I agree with you that there is no switching cost currently, I bounce between them a lot

Does this matter in pure software dev?
Yes, remember when github decided to rename master branches to main branches?

>I'm afraid I can't answer a question about slavery.

I'm getting refusals similar in idiocy to the above in production right now.

Hard things aren’t easy to do.

Openai is not only faster at updating, the updates deliver. Then things like sora out of nowhere.
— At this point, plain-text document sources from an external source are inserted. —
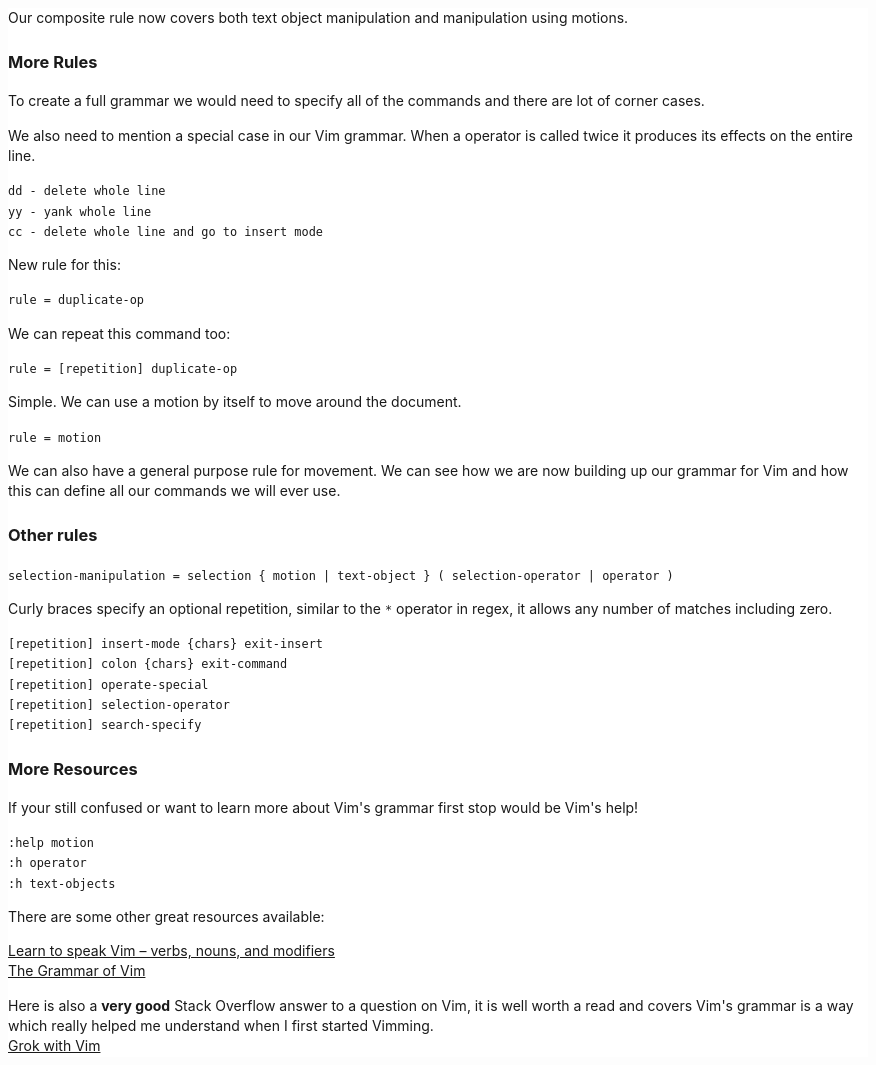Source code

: Our composite rule now covers both text object manipulation and manipulation
using motions.

### More Rules

To create a full grammar we would need to specify all of the commands and there
are lot of corner cases.

We also need to mention a special case in our Vim grammar. When a operator is
called twice it produces its effects on the entire line.

	dd - delete whole line 
	yy - yank whole line
	cc - delete whole line and go to insert mode

New rule for this:
	
	rule = duplicate-op

We can repeat this command too:

	rule = [repetition] duplicate-op

Simple. We can use a motion by itself to move around the document.

	rule = motion


We can also have a general purpose rule for movement. We can see how we are now
building up our grammar for Vim and how this can define all our commands we will
ever use.

### Other rules

	selection-manipulation = selection { motion | text-object } ( selection-operator | operator )

Curly braces specify an optional repetition, similar to the `*` operator in regex, it
allows any number of matches including zero.
 
	
	[repetition] insert-mode {chars} exit-insert
	[repetition] colon {chars} exit-command
	[repetition] operate-special
	[repetition] selection-operator
	[repetition] search-specify

### More Resources

If your still confused or want to learn more about Vim's grammar first stop would be Vim's help!

	:help motion
	:h operator
	:h text-objects

There are some other great resources available:

[Learn to speak Vim – verbs, nouns, and modifiers](http://yanpritzker.com/2011/12/16/learn-to-speak-vim-verbs-nouns-and-modifiers/)  
[The Grammar of Vim](http://rc3.org/2012/05/12/the-grammar-of-vim/)

Here is also a **very good** Stack Overflow answer to a question on Vim, it is
well worth a read and covers Vim's grammar is a way which really helped me
understand when I first started Vimming.  
[Grok with Vim](http://stackoverflow.com/a/1220118/1665365)
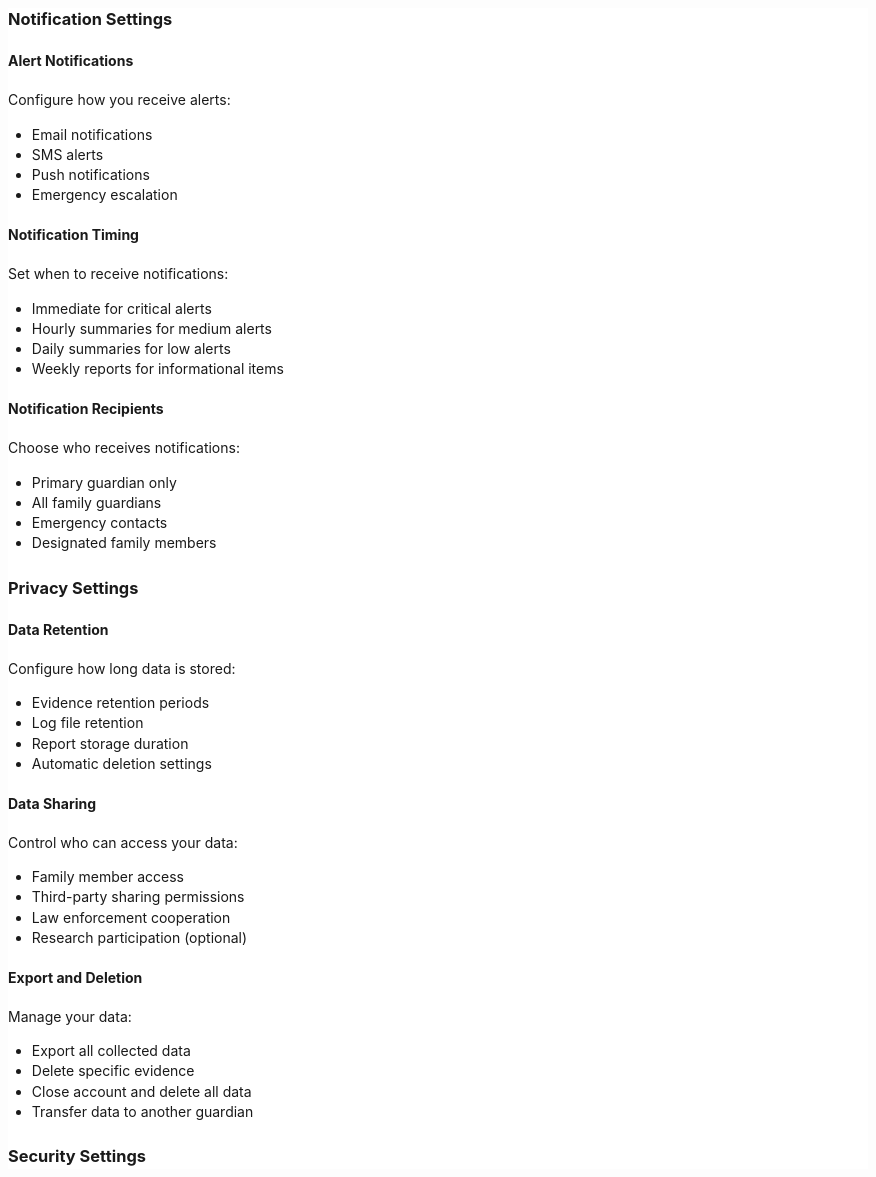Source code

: ### Notification Settings

#### Alert Notifications

Configure how you receive alerts:
- Email notifications
- SMS alerts
- Push notifications
- Emergency escalation

#### Notification Timing

Set when to receive notifications:
- Immediate for critical alerts
- Hourly summaries for medium alerts
- Daily summaries for low alerts
- Weekly reports for informational items

#### Notification Recipients

Choose who receives notifications:
- Primary guardian only
- All family guardians
- Emergency contacts
- Designated family members

### Privacy Settings

#### Data Retention

Configure how long data is stored:
- Evidence retention periods
- Log file retention
- Report storage duration
- Automatic deletion settings

#### Data Sharing

Control who can access your data:
- Family member access
- Third-party sharing permissions
- Law enforcement cooperation
- Research participation (optional)

#### Export and Deletion

Manage your data:
- Export all collected data
- Delete specific evidence
- Close account and delete all data
- Transfer data to another guardian

### Security Settings
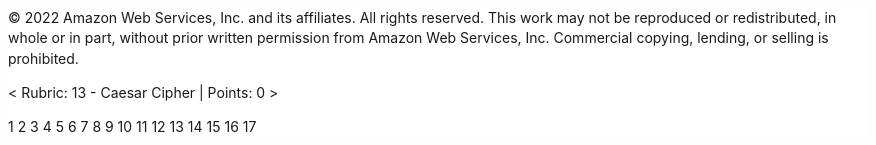 © 2022 Amazon Web Services, Inc. and its affiliates. All rights reserved. This work may not be reproduced or redistributed, in whole or in part, without prior written permission from Amazon Web Services, Inc. Commercial copying, lending, or selling is prohibited.

 
 
< Rubric: 13 - Caesar Cipher | Points: 0 >


1
2
3
4
5
6
7
8
9
10
11
12
13
14
15
16
17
It’s great to see other models keeping up or getting ahead because a year ago the gap was bigger

What's a good way to have access to many chatbots in one place?
If you’re on macOS, give BoltAI[0] a try. Other than supporting multiple AI services and models, BoltAI also allows you yo create your own AI tools. Highlight the text, press a shortcut key then run a prompt against that text.

Disclaimer: I build it :D

[0]: https://boltai.com

I use an app called MindMac for macOS that works with nearly "all" of the APIs. I currently am using OpenAI, Anthropic and Mistral API keys with it, but it seems to support a ton of others as well.
Not affiliated in any way, but I use openrouter.ai to pay per token rather than have monthly subscriptions
MSFT trying to hedge their bets makes it seems like there's a decent chance OpenAI might have hit a few roadblocks (either technical or organizational)
Billion-dollar corporation hedging its bets is standard practice and I personally wouldn't read anything into it.
I agree with your analogy. Also, there is a quite a bit of "standing on the shoulders of giants" kind of thing going on. Every company's latest release will/should be a bit better than the models released before it. AI enthusiasts are getting a bit annoying - "we got a new leader boys!!!!*!" for each new model released.